Я сказала о «ковре стихотворений»… Это — и хорошо, и «плохо», п. ч. читатель поспешен: он спешит — подобно тому, как не в состоянии он пройти по обочине луга живого внимательно и аккуратно, не лезя задней лапой в цветущую траву, когда есть тропа или дорога. Он, читатель, спешит, и его нельзя баловать больше, «чем одним»: 1) муравьём, 2) шмелём, 3) тысячелистником (и т. д.). Тогда он, быть может, споткнётся — и подумает: «А ведь это — шмель!» или: «Ведь это — какой-то цветок…»
А иначе он не может, он разучен смотреть медленными глазами.
Этим и исчерпывается то «плохое», что есть в слове «ковёр». Только этим!
Я и себе часто думаю про «ковры». П. ч. каждая из пяти моих книг (лежащих дома), кажется, — именно «ковёр», и я не знаю, как надёргать из них нити, чтобы сплести одну, пригодную для издания.
«Ковры» бывают снежные, ледяные, зимние, а бывают — любовные, а бывают — луговые… Но это всё равно — ковры, и объединяет их, т. е. придаёт им «ковровость», некая степень медленности (неуместной), разглядыванья и прислушиванья, которые кажутся праздностью и прозой читателю, привыкшему к драме, рукотворной сюжетности или ораторству…
видно, не может звучать, оно, обиженное, скрылось, — и надобно огромную силу спокойствия — верить, что запах
это запах бакалейщиков духа, а не самобытно высящейся светозарной (или хоть бы и «чернокрылой») Музы…
Наш «старший товарищ» объявил мне на днях, что у него — Божий дар и что, мол, я это, конечно, в душе понимаю, что он «отмечен Богом».
(Дословно.)
Я сказала, что у него теперь пошли уже чисто передоновские бреды2.

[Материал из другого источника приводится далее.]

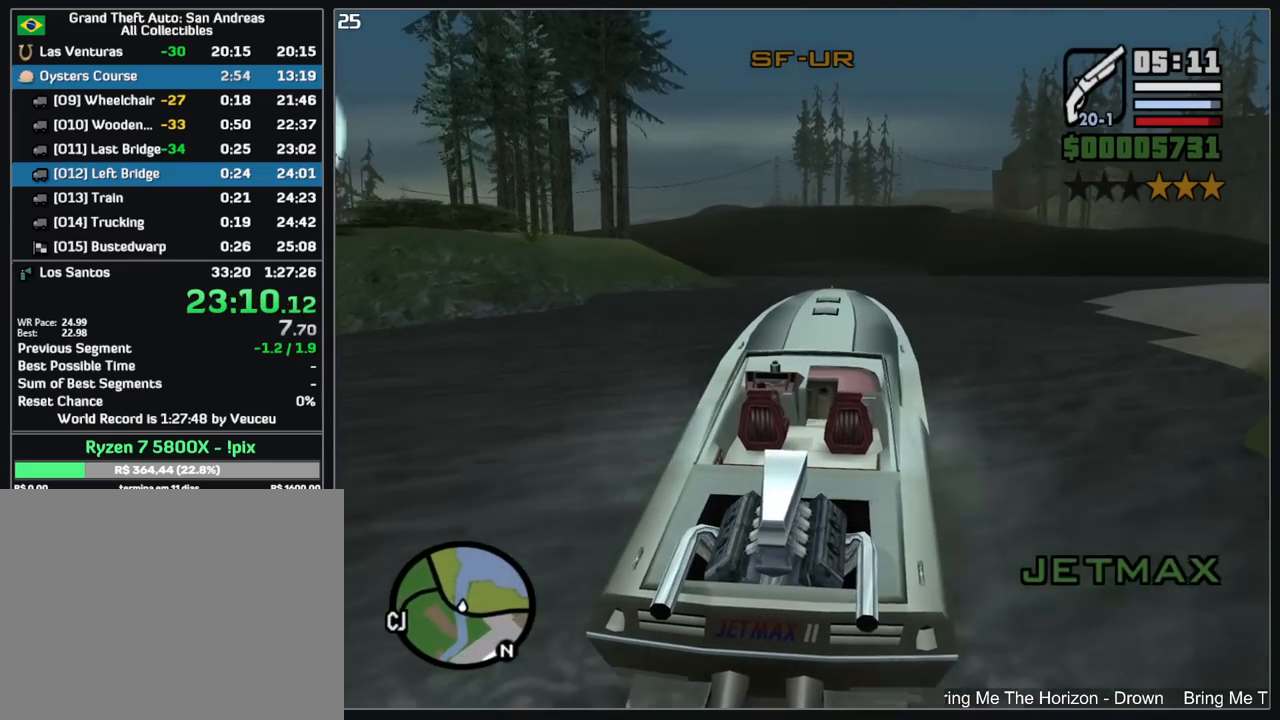
{"keys": ["w"], "mouse": [], "events": []}
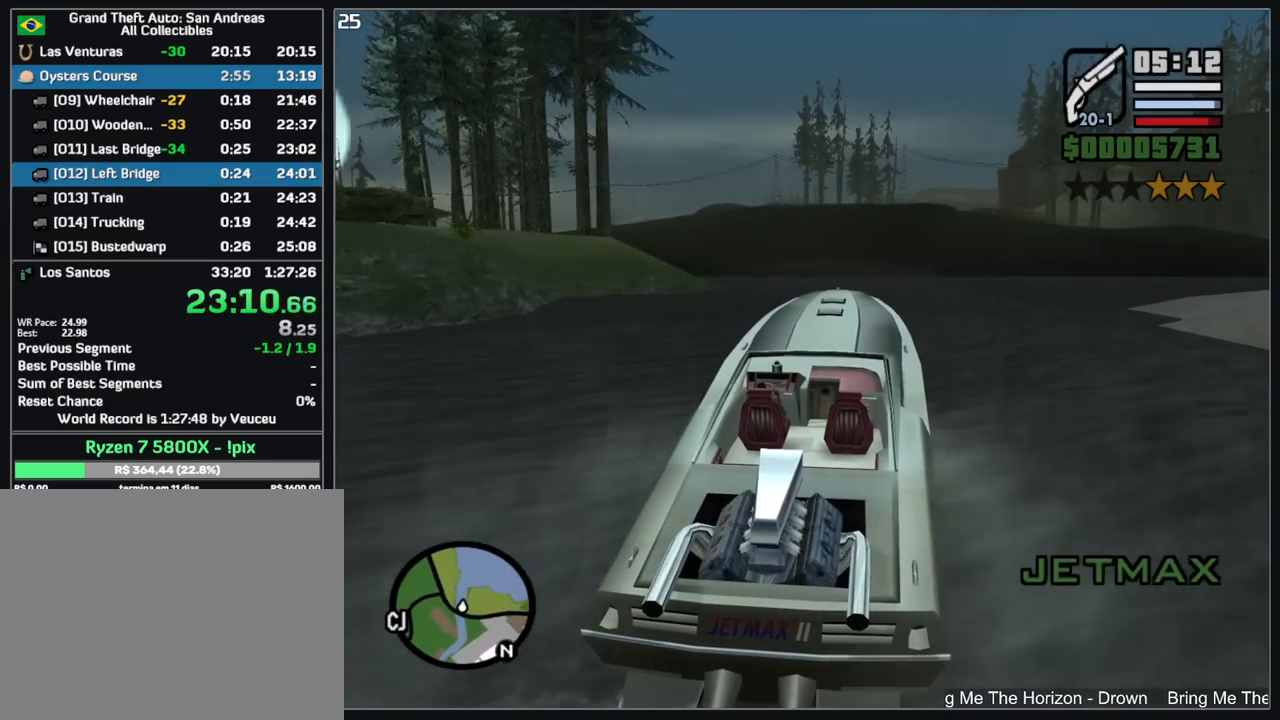
{"keys": ["a", "w"], "mouse": [], "events": [[483, "a", "down"]]}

(Между прочим, я ничуть не шучу: его мания преследованья и величия выражает себя — передо мной, во всяком случае, — именно передоновскими речами, ну, почти совершенно текстуально точно!)
Говорит он только-только-только о СЕБЕ, и чудеса нарастают. И всё это — не весёлое враньё (хвастовство там разное), а мрачная ненависть.

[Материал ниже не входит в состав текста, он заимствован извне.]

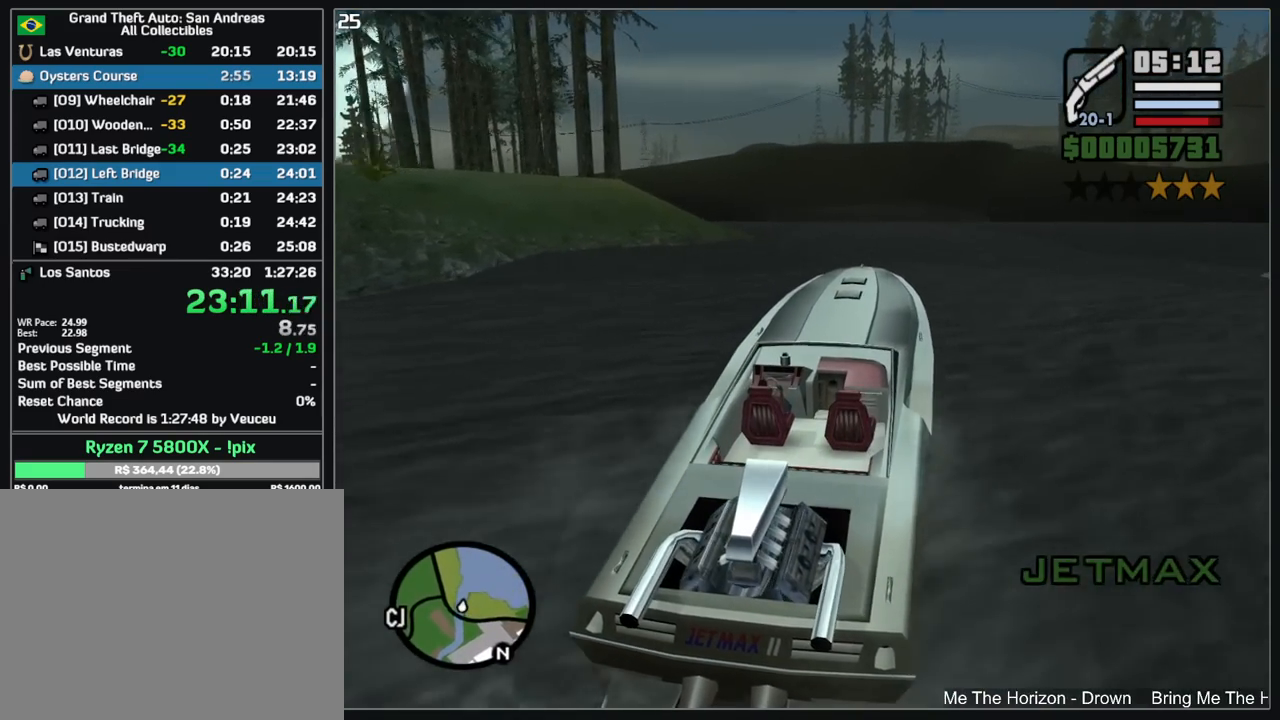
{"keys": ["w"], "mouse": [], "events": [[117, "a", "up"]]}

Меня он обвинил в «зоологическом антисемитизме» (дословно). Аргумент:
— Я годами слежу, что, цитируя Ходасевича, Вы пропускаете, нарочно пропускаете, «таки»: «Привил-таки классическую розу…» — надо говорить! А Вы — назло…
Далее: что я «семимильными шагами обгоняю Палиевского».
— На ковре-самолёте! — сказала я (п. ч. молча думала о коврах).
Что бы я ни сказала, приводит его в ненависть. Суворина помяну — скандал. (Что «Капитанская дочка» лучше «Хаджи-Мурата» — антисемитизм! И т. д.)
Логики ни в чём — никакой, п. ч. тут же переходы к возвеличиванью себя. Это неописуемо и непересказываемо, и «диалектика» размышлений и чувств — чисто передоновская.
8 октября 1977 г.
тут пролетели лемуры и смешали несколько карт…
Вообще — никакого покоя, и вместо того чтобы плавать в осеннем море (и всё такое), думаю: вдруг и правда эпицентр пресловутого землетрясения будет в просторах Москвы, это очень упраздняет квартирно-денежные поскуливанья (вообще), это упраздняет меня, и я не знаю, как к этому отнестись, то есть что успеть сделать и что успеть отменить до этого парада планет и всяческого парада сатаны…
Но пока я, возможно (?), совершила «неосторожность», о чём Вам, может быть, донесут, и надо признаться.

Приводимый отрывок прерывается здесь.